The New Era of Reiwa
Prince Crown Naruhito ascended the throne in this rare historic moment, after his father Emperor Akihito became the first monarch to abdicate in 200 years.
The general atmosphere was festive as family, friends and loved ones gathered in unity to commemorate the new era – but it was not without its melancholy, as the generations born in the Heisei era voiced their affection and sadness for its passing.
The new imperial era, named Reiwa “令和” (beauty harmony) derives from a poem in the ancient collection of classical Japanese poetry titled Manyoshu (translated as “Collection of Ten Thousand Leaves”). The poem describes a Japanese ume plum flower in full bloom in early spring after resiliently surviving a harsh winter.
The Heisei era was characterised by relative peace, but it was also a time of significant instability – beginning with the decade-long financial crisis in the 1990’s and a succession of natural disasters that struck the nation. The imperial family has remained a symbol of conscience and unity of the Japanese people in times of adversity, and Emperor Akihito will be remembered for his connection with the common people.

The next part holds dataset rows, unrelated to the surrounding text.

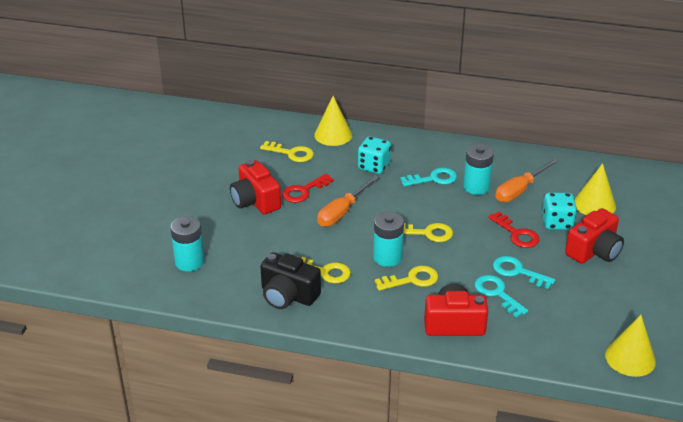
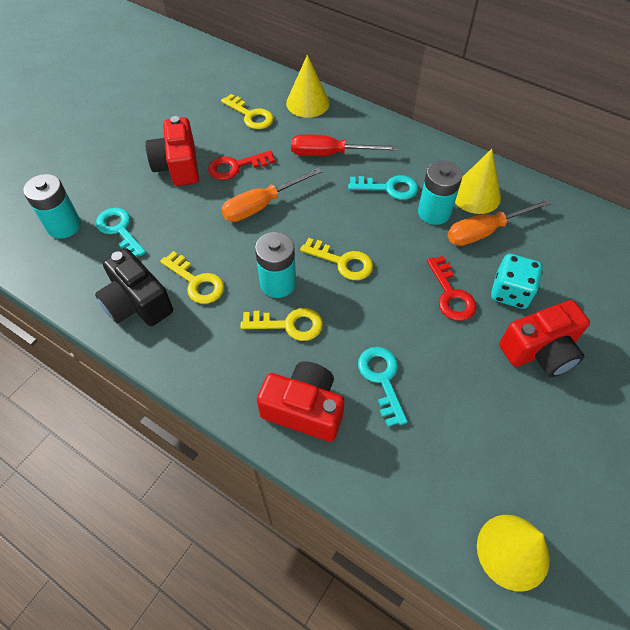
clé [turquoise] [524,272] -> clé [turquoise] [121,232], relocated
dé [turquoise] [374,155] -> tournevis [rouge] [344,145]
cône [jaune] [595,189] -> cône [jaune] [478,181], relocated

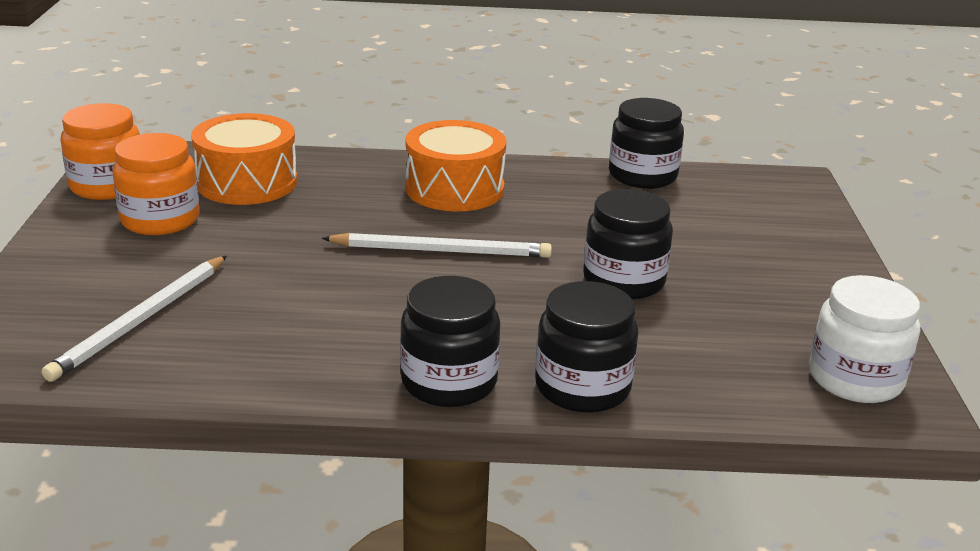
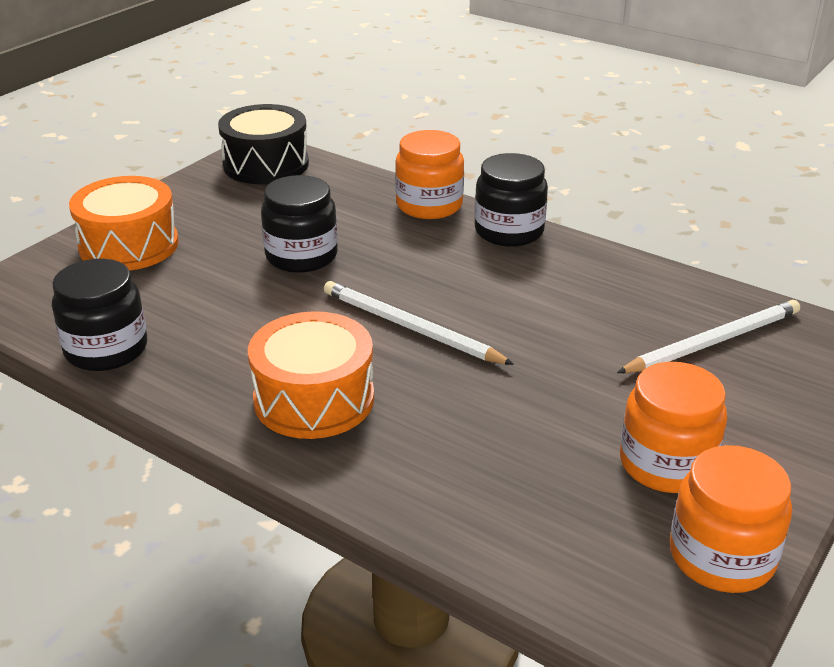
tambour [orange] [244,159] -> tambour [orange] [124,223], relocated
bocal [blanc] [864,339] -> tambour [noir] [263,144]
bocal [noir] [586,347] -> bocal [orange] [429,174]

As Emperor Akihito’s 30-year reign ended on April 31st, he gave a heartfelt message to the Japanese nation and wished for the Reiwa era to be “…a stable and fruitful one, and I pray, with all my heart, for peace and happiness for all the people in Japan and around the world.” And with that, Japan’s new Emperor Naruhito ascended the throne and ushered in a hopeful new era of ‘beautiful harmony’.